I get this question a lot, “What is the book like, what’s in it?”
This book, at a high level, is about learning to think about Data Platforms from a systems, design, and architecture perspective. It’s not a book with code snippets on how to transform your data. That book has been written a thousand times over.
Many books and articles have been written on little pieces of this larger puzzle. Someone talks about the specifics of data pipelines, maybe storage, compute, orchestration... but what about the entire system? Why can a team choose the most popular and relevant data processing framework on the market and still end up with broken pipelines, late-night alerts, burnout, and people ready to quit?

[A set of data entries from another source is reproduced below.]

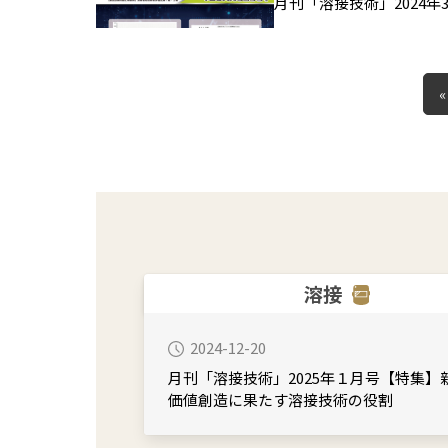
月刊「溶接技術」2024年3月号
«
溶接
2024-12-20
月刊「溶接技術」2025年１月号【特集】
価値創造に果たす溶接技術の役割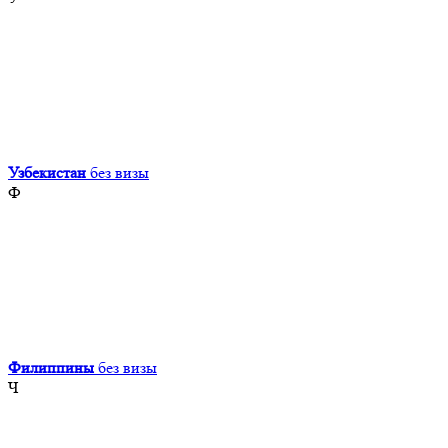
Узбекистан
без визы
Ф
Филиппины
без визы
Ч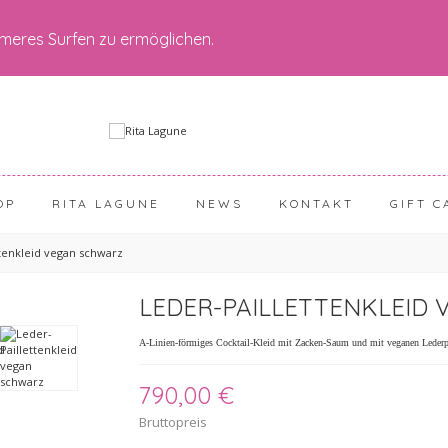
meres Surfen zu ermöglichen.
OP
RITA LAGUNE
NEWS
KONTAKT
GIFT C
ttenkleid vegan schwarz
LEDER-PAILLETTENKLEID
A-Linien-förmiges Cocktail-Kleid mit Zacken-Saum und mit veganen Lederpa
790,00 €
Bruttopreis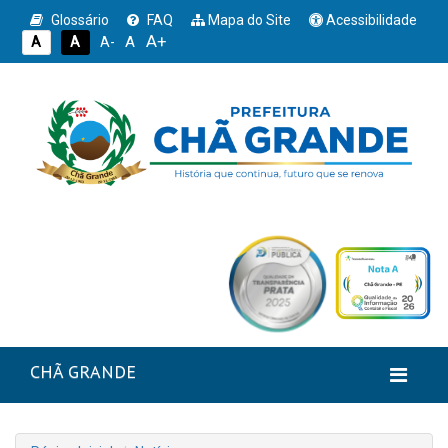
Glossário
FAQ
Mapa do Site
Acessibilidade
A+
A
A
A
A-
CHÃ GRANDE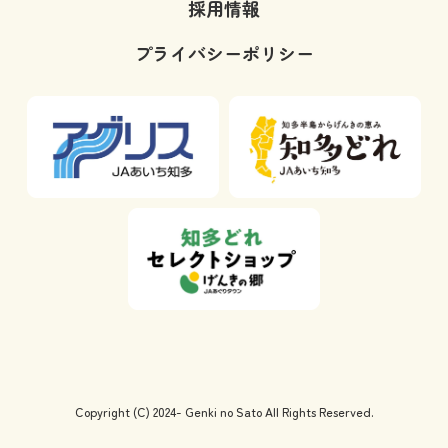
採用情報
プライバシーポリシー
Copyright (C) 2024- Genki no Sato All Rights Reserved.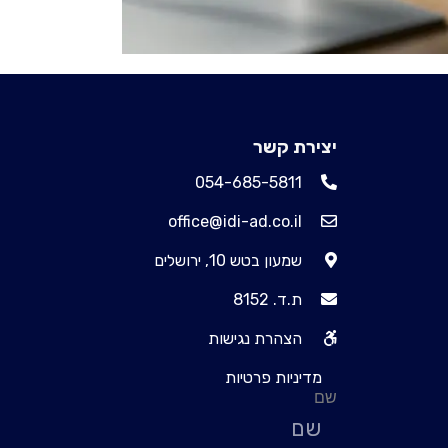
יצירת קשר
054-685-5811
office@idi-ad.co.il
שמעון בטש 10, ירושלים
ת.ד. 8152
הצהרת נגישות
מדיניות פרטיות
שם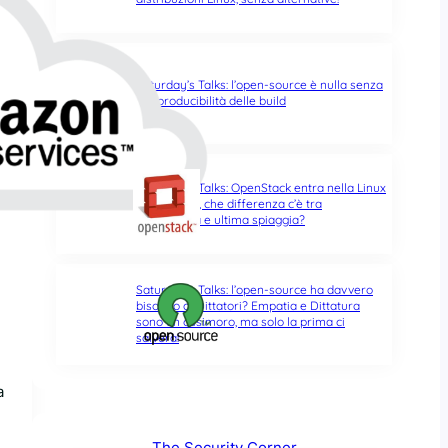
Saturday’s Talks: l’open-source è nulla senza
la riproducibilità delle build
Saturday’s Talks: OpenStack entra nella Linux
Foundation, che differenza c’è tra
opportunità e ultima spiaggia?
Saturday’s Talks: l’open-source ha davvero
bisogno di Dittatori? Empatia e Dittatura
sono un ossimoro, ma solo la prima ci
salverà!
a
The Security Corner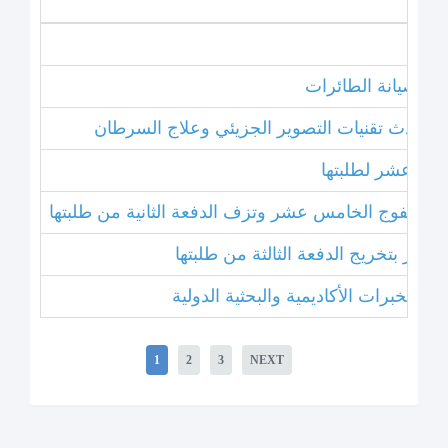
نامج صيانة الطائرات
ل أحدث تقنيات التصوير الجزيئي وعلاج السرطان
خامس عشر لطلبتها
بتخريج الفوج الخامس عشر وتزف الدفعة الثانية من طلبتها
 عشر بتخريج الدفعة الثالثة من طلبتها
1
2
3
NEXT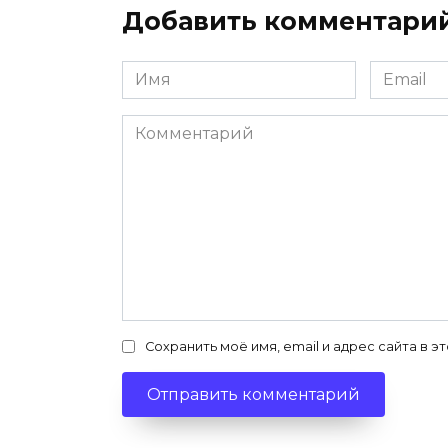
Добавить комментари
Имя
Email
*
*
Комментарий
Сохранить моё имя, email и адрес сайта в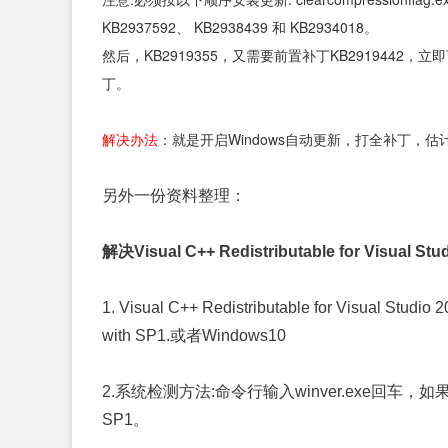
KB2937592、 KB2938439 和 KB2934018。
然后，KB2919355，又需要前置补丁KB2919442，立即下载基于 
丁。
解决办法
：就是开启Windows自动更新，打全补丁
另外一份资料整理：
解决Visual C++ Redistributable for Visual 
1. Visual C++ Redistributable for Visua
with SP1.或者Windows10
2.系统检测方法:命令行输入winver.exe回车，如
SP1。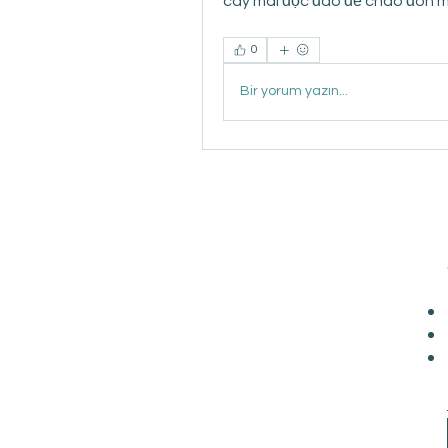
cây mai độc đáo để chào đón 
0
Bir yorum yazın...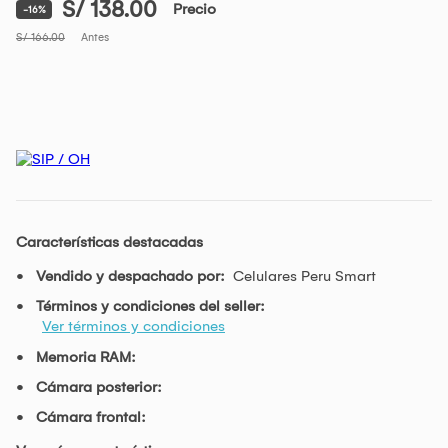
S/ 138.00
Precio
-16%
S/ 166.00
Antes
Características destacadas
Vendido y despachado por:
Celulares Peru Smart
Términos y condiciones del seller:
Ver términos y condiciones
Memoria RAM:
Cámara posterior:
Cámara frontal: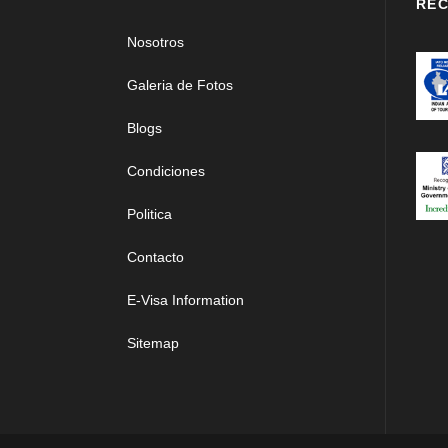
REC
Nosotros
Galeria de Fotos
Blogs
Condiciones
Politica
Contacto
E-Visa Information
Sitemap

How do you think about monitoring and logging? What about storage, data modeling, and Governance? Not to mention code management, team dynamics, and development environments.
Building a Data Platform that doesn’t eat engineers and grind them up takes thought and planning. Just because you are using Databricks doesn’t mean you have a reliable way to identify pipeline errors, orchestrate complex workflows, or ensure a smooth development lifecycle.
The contents.
So, if you still must know what’s in the book before you read it, here is a high-level sketch of the chapters, as it sits today.
Chapter 1 - The Modern Data Platform Landscape
Chapter 2 - Architectural Foundations & Infrastructure
Chapter 3 - Storage & Modeling for the Lake House
Chapter 4 - Data Ingestion & Integration Strategies
Chapter 5: Data Governance, Quality, and Cataloging
Chapter 6: Data Orchestration, Transformation & Processing Frameworks
Chapter 7: Performance, Scalability & Cost Optimization
Chapter 8: Monitoring, Observability & Ongoing Maintenance
Chapter 9: Running Data Teams, Culture, and Tech
Chapter 10: AI, ML & Advanced Analytics Integration
Chapter 11 - DevOps and CI/CD for Data Teams
What I try to do is approach each of these topics from a conceptual point of view and show how these important concepts tie into and build on one another, making it easy to build and maintain Data Platforms that are a pleasure to work on.
When is the release date?
I’m shooting for late summer or fall.